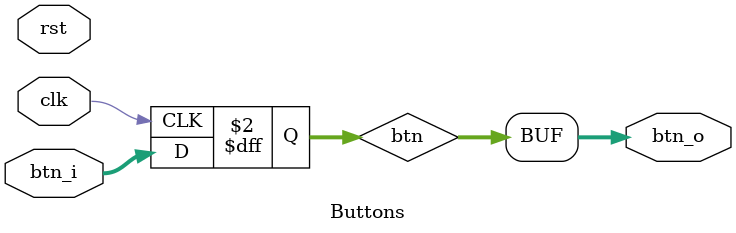
<source format=v>
module Buttons(
    input clk,
    input rst,
    input [3:0] btn_i,
    output [3:0] btn_o
);

reg [3:0] btn;
assign btn_o = btn;

always @(posedge clk) begin
    btn <= btn_i;
end

endmodule
</source>
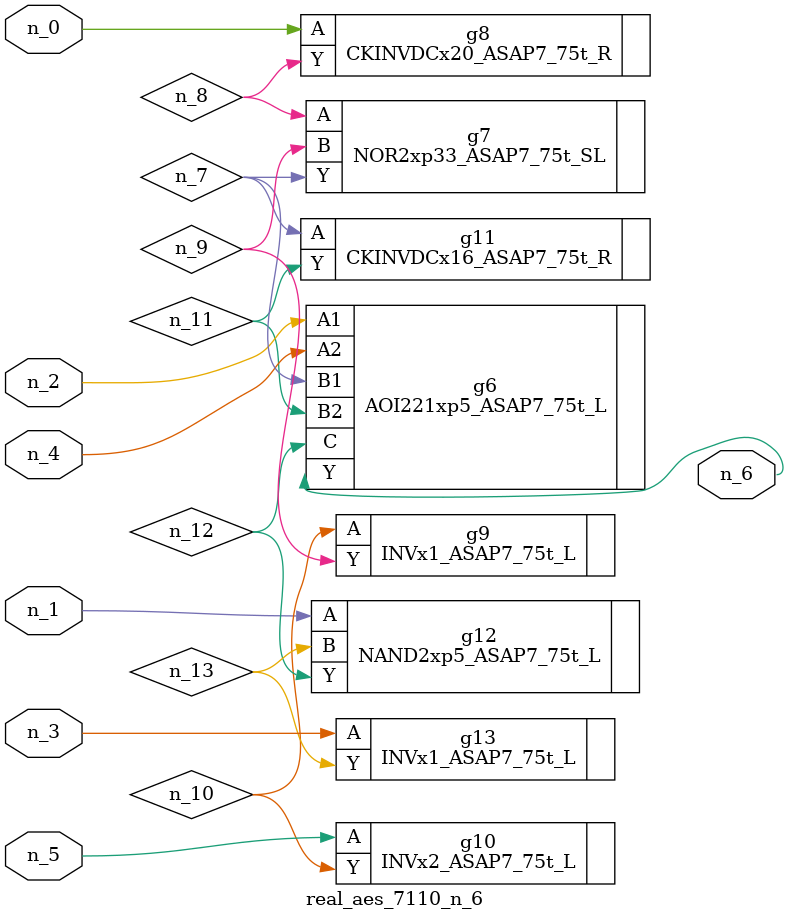
<source format=v>
module real_aes_7110_n_6 (n_4, n_0, n_3, n_5, n_2, n_1, n_6);
input n_4;
input n_0;
input n_3;
input n_5;
input n_2;
input n_1;
output n_6;
wire n_13;
wire n_7;
wire n_8;
wire n_12;
wire n_9;
wire n_10;
wire n_11;
CKINVDCx20_ASAP7_75t_R g8 ( .A(n_0), .Y(n_8) );
NAND2xp5_ASAP7_75t_L g12 ( .A(n_1), .B(n_13), .Y(n_12) );
AOI221xp5_ASAP7_75t_L g6 ( .A1(n_2), .A2(n_4), .B1(n_7), .B2(n_11), .C(n_12), .Y(n_6) );
INVx1_ASAP7_75t_L g13 ( .A(n_3), .Y(n_13) );
INVx2_ASAP7_75t_L g10 ( .A(n_5), .Y(n_10) );
CKINVDCx16_ASAP7_75t_R g11 ( .A(n_7), .Y(n_11) );
NOR2xp33_ASAP7_75t_SL g7 ( .A(n_8), .B(n_9), .Y(n_7) );
INVx1_ASAP7_75t_L g9 ( .A(n_10), .Y(n_9) );
endmodule
</source>
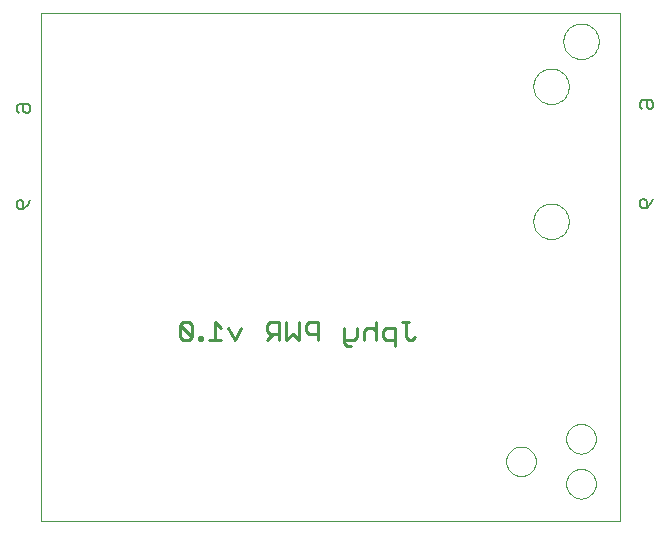
<source format=gbo>
G75*
G70*
%OFA0B0*%
%FSLAX24Y24*%
%IPPOS*%
%LPD*%
%AMOC8*
5,1,8,0,0,1.08239X$1,22.5*
%
%ADD10C,0.0000*%
%ADD11C,0.0090*%
%ADD12C,0.0050*%
D10*
X004380Y000300D02*
X004380Y017249D01*
X023671Y017249D01*
X023671Y000300D01*
X004380Y000300D01*
X019888Y002300D02*
X019890Y002344D01*
X019896Y002388D01*
X019906Y002431D01*
X019919Y002473D01*
X019937Y002513D01*
X019958Y002552D01*
X019982Y002589D01*
X020009Y002624D01*
X020040Y002656D01*
X020073Y002685D01*
X020109Y002711D01*
X020147Y002733D01*
X020187Y002752D01*
X020228Y002768D01*
X020271Y002780D01*
X020314Y002788D01*
X020358Y002792D01*
X020402Y002792D01*
X020446Y002788D01*
X020489Y002780D01*
X020532Y002768D01*
X020573Y002752D01*
X020613Y002733D01*
X020651Y002711D01*
X020687Y002685D01*
X020720Y002656D01*
X020751Y002624D01*
X020778Y002589D01*
X020802Y002552D01*
X020823Y002513D01*
X020841Y002473D01*
X020854Y002431D01*
X020864Y002388D01*
X020870Y002344D01*
X020872Y002300D01*
X020870Y002256D01*
X020864Y002212D01*
X020854Y002169D01*
X020841Y002127D01*
X020823Y002087D01*
X020802Y002048D01*
X020778Y002011D01*
X020751Y001976D01*
X020720Y001944D01*
X020687Y001915D01*
X020651Y001889D01*
X020613Y001867D01*
X020573Y001848D01*
X020532Y001832D01*
X020489Y001820D01*
X020446Y001812D01*
X020402Y001808D01*
X020358Y001808D01*
X020314Y001812D01*
X020271Y001820D01*
X020228Y001832D01*
X020187Y001848D01*
X020147Y001867D01*
X020109Y001889D01*
X020073Y001915D01*
X020040Y001944D01*
X020009Y001976D01*
X019982Y002011D01*
X019958Y002048D01*
X019937Y002087D01*
X019919Y002127D01*
X019906Y002169D01*
X019896Y002212D01*
X019890Y002256D01*
X019888Y002300D01*
X021888Y001550D02*
X021890Y001594D01*
X021896Y001638D01*
X021906Y001681D01*
X021919Y001723D01*
X021937Y001763D01*
X021958Y001802D01*
X021982Y001839D01*
X022009Y001874D01*
X022040Y001906D01*
X022073Y001935D01*
X022109Y001961D01*
X022147Y001983D01*
X022187Y002002D01*
X022228Y002018D01*
X022271Y002030D01*
X022314Y002038D01*
X022358Y002042D01*
X022402Y002042D01*
X022446Y002038D01*
X022489Y002030D01*
X022532Y002018D01*
X022573Y002002D01*
X022613Y001983D01*
X022651Y001961D01*
X022687Y001935D01*
X022720Y001906D01*
X022751Y001874D01*
X022778Y001839D01*
X022802Y001802D01*
X022823Y001763D01*
X022841Y001723D01*
X022854Y001681D01*
X022864Y001638D01*
X022870Y001594D01*
X022872Y001550D01*
X022870Y001506D01*
X022864Y001462D01*
X022854Y001419D01*
X022841Y001377D01*
X022823Y001337D01*
X022802Y001298D01*
X022778Y001261D01*
X022751Y001226D01*
X022720Y001194D01*
X022687Y001165D01*
X022651Y001139D01*
X022613Y001117D01*
X022573Y001098D01*
X022532Y001082D01*
X022489Y001070D01*
X022446Y001062D01*
X022402Y001058D01*
X022358Y001058D01*
X022314Y001062D01*
X022271Y001070D01*
X022228Y001082D01*
X022187Y001098D01*
X022147Y001117D01*
X022109Y001139D01*
X022073Y001165D01*
X022040Y001194D01*
X022009Y001226D01*
X021982Y001261D01*
X021958Y001298D01*
X021937Y001337D01*
X021919Y001377D01*
X021906Y001419D01*
X021896Y001462D01*
X021890Y001506D01*
X021888Y001550D01*
X021888Y003050D02*
X021890Y003094D01*
X021896Y003138D01*
X021906Y003181D01*
X021919Y003223D01*
X021937Y003263D01*
X021958Y003302D01*
X021982Y003339D01*
X022009Y003374D01*
X022040Y003406D01*
X022073Y003435D01*
X022109Y003461D01*
X022147Y003483D01*
X022187Y003502D01*
X022228Y003518D01*
X022271Y003530D01*
X022314Y003538D01*
X022358Y003542D01*
X022402Y003542D01*
X022446Y003538D01*
X022489Y003530D01*
X022532Y003518D01*
X022573Y003502D01*
X022613Y003483D01*
X022651Y003461D01*
X022687Y003435D01*
X022720Y003406D01*
X022751Y003374D01*
X022778Y003339D01*
X022802Y003302D01*
X022823Y003263D01*
X022841Y003223D01*
X022854Y003181D01*
X022864Y003138D01*
X022870Y003094D01*
X022872Y003050D01*
X022870Y003006D01*
X022864Y002962D01*
X022854Y002919D01*
X022841Y002877D01*
X022823Y002837D01*
X022802Y002798D01*
X022778Y002761D01*
X022751Y002726D01*
X022720Y002694D01*
X022687Y002665D01*
X022651Y002639D01*
X022613Y002617D01*
X022573Y002598D01*
X022532Y002582D01*
X022489Y002570D01*
X022446Y002562D01*
X022402Y002558D01*
X022358Y002558D01*
X022314Y002562D01*
X022271Y002570D01*
X022228Y002582D01*
X022187Y002598D01*
X022147Y002617D01*
X022109Y002639D01*
X022073Y002665D01*
X022040Y002694D01*
X022009Y002726D01*
X021982Y002761D01*
X021958Y002798D01*
X021937Y002837D01*
X021919Y002877D01*
X021906Y002919D01*
X021896Y002962D01*
X021890Y003006D01*
X021888Y003050D01*
X020789Y010300D02*
X020791Y010348D01*
X020797Y010396D01*
X020807Y010443D01*
X020820Y010489D01*
X020838Y010534D01*
X020858Y010578D01*
X020883Y010620D01*
X020911Y010659D01*
X020941Y010696D01*
X020975Y010730D01*
X021012Y010762D01*
X021050Y010791D01*
X021091Y010816D01*
X021134Y010838D01*
X021179Y010856D01*
X021225Y010870D01*
X021272Y010881D01*
X021320Y010888D01*
X021368Y010891D01*
X021416Y010890D01*
X021464Y010885D01*
X021512Y010876D01*
X021558Y010864D01*
X021603Y010847D01*
X021647Y010827D01*
X021689Y010804D01*
X021729Y010777D01*
X021767Y010747D01*
X021802Y010714D01*
X021834Y010678D01*
X021864Y010640D01*
X021890Y010599D01*
X021912Y010556D01*
X021932Y010512D01*
X021947Y010467D01*
X021959Y010420D01*
X021967Y010372D01*
X021971Y010324D01*
X021971Y010276D01*
X021967Y010228D01*
X021959Y010180D01*
X021947Y010133D01*
X021932Y010088D01*
X021912Y010044D01*
X021890Y010001D01*
X021864Y009960D01*
X021834Y009922D01*
X021802Y009886D01*
X021767Y009853D01*
X021729Y009823D01*
X021689Y009796D01*
X021647Y009773D01*
X021603Y009753D01*
X021558Y009736D01*
X021512Y009724D01*
X021464Y009715D01*
X021416Y009710D01*
X021368Y009709D01*
X021320Y009712D01*
X021272Y009719D01*
X021225Y009730D01*
X021179Y009744D01*
X021134Y009762D01*
X021091Y009784D01*
X021050Y009809D01*
X021012Y009838D01*
X020975Y009870D01*
X020941Y009904D01*
X020911Y009941D01*
X020883Y009980D01*
X020858Y010022D01*
X020838Y010066D01*
X020820Y010111D01*
X020807Y010157D01*
X020797Y010204D01*
X020791Y010252D01*
X020789Y010300D01*
X020789Y014800D02*
X020791Y014848D01*
X020797Y014896D01*
X020807Y014943D01*
X020820Y014989D01*
X020838Y015034D01*
X020858Y015078D01*
X020883Y015120D01*
X020911Y015159D01*
X020941Y015196D01*
X020975Y015230D01*
X021012Y015262D01*
X021050Y015291D01*
X021091Y015316D01*
X021134Y015338D01*
X021179Y015356D01*
X021225Y015370D01*
X021272Y015381D01*
X021320Y015388D01*
X021368Y015391D01*
X021416Y015390D01*
X021464Y015385D01*
X021512Y015376D01*
X021558Y015364D01*
X021603Y015347D01*
X021647Y015327D01*
X021689Y015304D01*
X021729Y015277D01*
X021767Y015247D01*
X021802Y015214D01*
X021834Y015178D01*
X021864Y015140D01*
X021890Y015099D01*
X021912Y015056D01*
X021932Y015012D01*
X021947Y014967D01*
X021959Y014920D01*
X021967Y014872D01*
X021971Y014824D01*
X021971Y014776D01*
X021967Y014728D01*
X021959Y014680D01*
X021947Y014633D01*
X021932Y014588D01*
X021912Y014544D01*
X021890Y014501D01*
X021864Y014460D01*
X021834Y014422D01*
X021802Y014386D01*
X021767Y014353D01*
X021729Y014323D01*
X021689Y014296D01*
X021647Y014273D01*
X021603Y014253D01*
X021558Y014236D01*
X021512Y014224D01*
X021464Y014215D01*
X021416Y014210D01*
X021368Y014209D01*
X021320Y014212D01*
X021272Y014219D01*
X021225Y014230D01*
X021179Y014244D01*
X021134Y014262D01*
X021091Y014284D01*
X021050Y014309D01*
X021012Y014338D01*
X020975Y014370D01*
X020941Y014404D01*
X020911Y014441D01*
X020883Y014480D01*
X020858Y014522D01*
X020838Y014566D01*
X020820Y014611D01*
X020807Y014657D01*
X020797Y014704D01*
X020791Y014752D01*
X020789Y014800D01*
X021789Y016300D02*
X021791Y016348D01*
X021797Y016396D01*
X021807Y016443D01*
X021820Y016489D01*
X021838Y016534D01*
X021858Y016578D01*
X021883Y016620D01*
X021911Y016659D01*
X021941Y016696D01*
X021975Y016730D01*
X022012Y016762D01*
X022050Y016791D01*
X022091Y016816D01*
X022134Y016838D01*
X022179Y016856D01*
X022225Y016870D01*
X022272Y016881D01*
X022320Y016888D01*
X022368Y016891D01*
X022416Y016890D01*
X022464Y016885D01*
X022512Y016876D01*
X022558Y016864D01*
X022603Y016847D01*
X022647Y016827D01*
X022689Y016804D01*
X022729Y016777D01*
X022767Y016747D01*
X022802Y016714D01*
X022834Y016678D01*
X022864Y016640D01*
X022890Y016599D01*
X022912Y016556D01*
X022932Y016512D01*
X022947Y016467D01*
X022959Y016420D01*
X022967Y016372D01*
X022971Y016324D01*
X022971Y016276D01*
X022967Y016228D01*
X022959Y016180D01*
X022947Y016133D01*
X022932Y016088D01*
X022912Y016044D01*
X022890Y016001D01*
X022864Y015960D01*
X022834Y015922D01*
X022802Y015886D01*
X022767Y015853D01*
X022729Y015823D01*
X022689Y015796D01*
X022647Y015773D01*
X022603Y015753D01*
X022558Y015736D01*
X022512Y015724D01*
X022464Y015715D01*
X022416Y015710D01*
X022368Y015709D01*
X022320Y015712D01*
X022272Y015719D01*
X022225Y015730D01*
X022179Y015744D01*
X022134Y015762D01*
X022091Y015784D01*
X022050Y015809D01*
X022012Y015838D01*
X021975Y015870D01*
X021941Y015904D01*
X021911Y015941D01*
X021883Y015980D01*
X021858Y016022D01*
X021838Y016066D01*
X021820Y016111D01*
X021807Y016157D01*
X021797Y016204D01*
X021791Y016252D01*
X021789Y016300D01*
D11*
X016631Y006956D02*
X016428Y006956D01*
X016530Y006956D02*
X016530Y006447D01*
X016631Y006345D01*
X016733Y006345D01*
X016835Y006447D01*
X016190Y006345D02*
X015885Y006345D01*
X015783Y006447D01*
X015783Y006650D01*
X015885Y006752D01*
X016190Y006752D01*
X016190Y006141D01*
X015546Y006345D02*
X015546Y006956D01*
X015444Y006752D02*
X015241Y006752D01*
X015139Y006650D01*
X015139Y006345D01*
X014901Y006447D02*
X014800Y006345D01*
X014494Y006345D01*
X014494Y006243D02*
X014596Y006141D01*
X014698Y006141D01*
X014494Y006243D02*
X014494Y006752D01*
X014901Y006752D02*
X014901Y006447D01*
X015444Y006752D02*
X015546Y006650D01*
X013612Y006549D02*
X013307Y006549D01*
X013205Y006650D01*
X013205Y006854D01*
X013307Y006956D01*
X013612Y006956D01*
X013612Y006345D01*
X012968Y006345D02*
X012764Y006549D01*
X012561Y006345D01*
X012561Y006956D01*
X012323Y006956D02*
X012018Y006956D01*
X011916Y006854D01*
X011916Y006650D01*
X012018Y006549D01*
X012323Y006549D01*
X012120Y006549D02*
X011916Y006345D01*
X012323Y006345D02*
X012323Y006956D01*
X012968Y006956D02*
X012968Y006345D01*
X011034Y006752D02*
X010831Y006345D01*
X010627Y006752D01*
X010390Y006752D02*
X010186Y006956D01*
X010186Y006345D01*
X010390Y006345D02*
X009982Y006345D01*
X009745Y006345D02*
X009643Y006345D01*
X009643Y006447D01*
X009745Y006447D01*
X009745Y006345D01*
X009423Y006447D02*
X009016Y006854D01*
X009016Y006447D01*
X009117Y006345D01*
X009321Y006345D01*
X009423Y006447D01*
X009423Y006854D01*
X009321Y006956D01*
X009117Y006956D01*
X009016Y006854D01*
D12*
X003945Y010857D02*
X003795Y010706D01*
X003795Y010932D01*
X003720Y011007D01*
X003645Y011007D01*
X003570Y010932D01*
X003570Y010781D01*
X003645Y010706D01*
X003795Y010706D01*
X003945Y010857D02*
X004020Y011007D01*
X003945Y013903D02*
X003870Y013903D01*
X003795Y013978D01*
X003795Y014203D01*
X003945Y014203D02*
X004020Y014128D01*
X004020Y013978D01*
X003945Y013903D01*
X003945Y014203D02*
X003645Y014203D01*
X003570Y014128D01*
X003570Y013978D01*
X003645Y013903D01*
X024340Y014102D02*
X024340Y014252D01*
X024415Y014327D01*
X024716Y014327D01*
X024791Y014252D01*
X024791Y014102D01*
X024716Y014027D01*
X024640Y014027D01*
X024565Y014102D01*
X024565Y014327D01*
X024340Y014102D02*
X024415Y014027D01*
X024415Y011043D02*
X024490Y011043D01*
X024565Y010968D01*
X024565Y010743D01*
X024415Y010743D01*
X024340Y010818D01*
X024340Y010968D01*
X024415Y011043D01*
X024565Y010743D02*
X024716Y010893D01*
X024791Y011043D01*
M02*

</source>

**Work to be completed**
Based on the records above, count the lines in which "wire" occurs and provide only the number.

**Result of the exercise**
7